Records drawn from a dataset

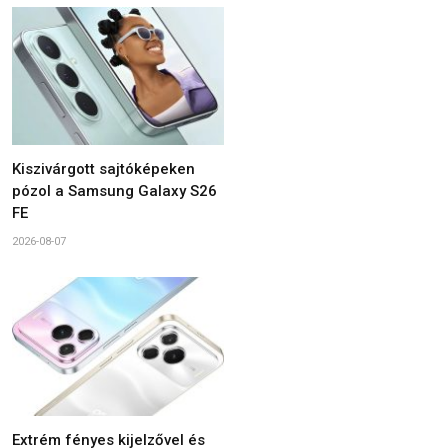
Kiszivárgott sajtóképeken
pózol a Samsung Galaxy S26
FE
2026-08-07
Extrém fényes kijelzővel és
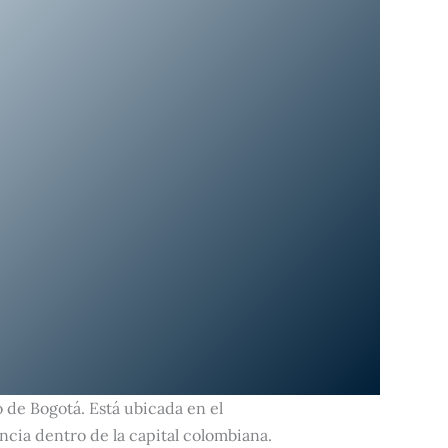
 de Bogotá. Está ubicada en el
ncia dentro de la capital colombiana.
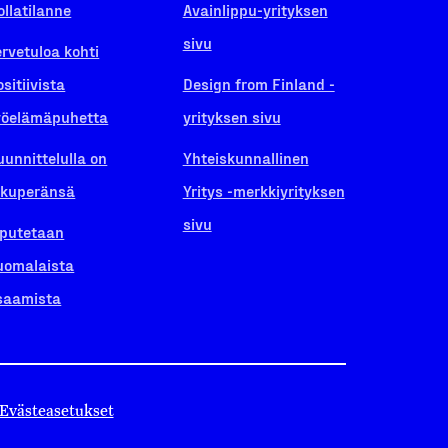
ollatilanne
Avainlippu-yrityksen
sivu
ervetuloa kohti
ositiivista
Design from Finland -
yöelämäpuhetta
yrityksen sivu
uunnittelulla on
Yhteiskunnallinen
lkuperänsä
Yritys -merkkiyrityksen
sivu
iputetaan
uomalaista
saamista
Evästeasetukset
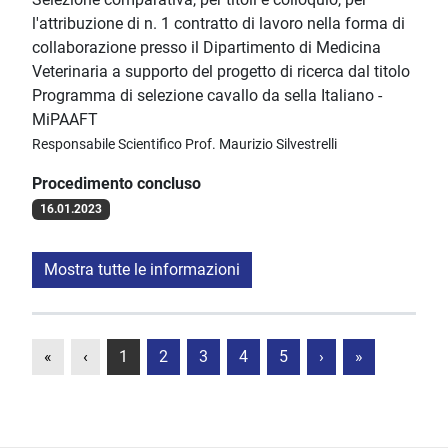
l'attribuzione di n. 1 contratto di lavoro nella forma di
collaborazione presso il Dipartimento di Medicina
Veterinaria a supporto del progetto di ricerca dal titolo
Programma di selezione cavallo da sella Italiano -
MiPAAFT
Responsabile Scientifico Prof. Maurizio Silvestrelli
Procedimento concluso
16.01.2023
Mostra tutte le informazioni
«
‹
1
2
3
4
5
›
»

# Instructions to follow:
Write each entry again exactly, minus any images.

# Solution to this exercise:
Kiszivárgott sajtóképeken
pózol a Samsung Galaxy S26
FE
2026-08-07
Extrém fényes kijelzővel és
 de Bogotá. Está ubicada en el
ncia dentro de la capital colombiana.
ollatilanne
Avainlippu-yrityksen
sivu
ervetuloa kohti
ositiivista
Design from Finland -
yöelämäpuhetta
yrityksen sivu
uunnittelulla on
Yhteiskunnallinen
lkuperänsä
Yritys -merkkiyrityksen
sivu
iputetaan
uomalaista
saamista
Evästeasetukset
l'attribuzione di n. 1 contratto di lavoro nella forma di
collaborazione presso il Dipartimento di Medicina
Veterinaria a supporto del progetto di ricerca dal titolo
Programma di selezione cavallo da sella Italiano -
MiPAAFT
Responsabile Scientifico Prof. Maurizio Silvestrelli
Procedimento concluso
16.01.2023
Mostra tutte le informazioni
«
‹
1
2
3
4
5
›
»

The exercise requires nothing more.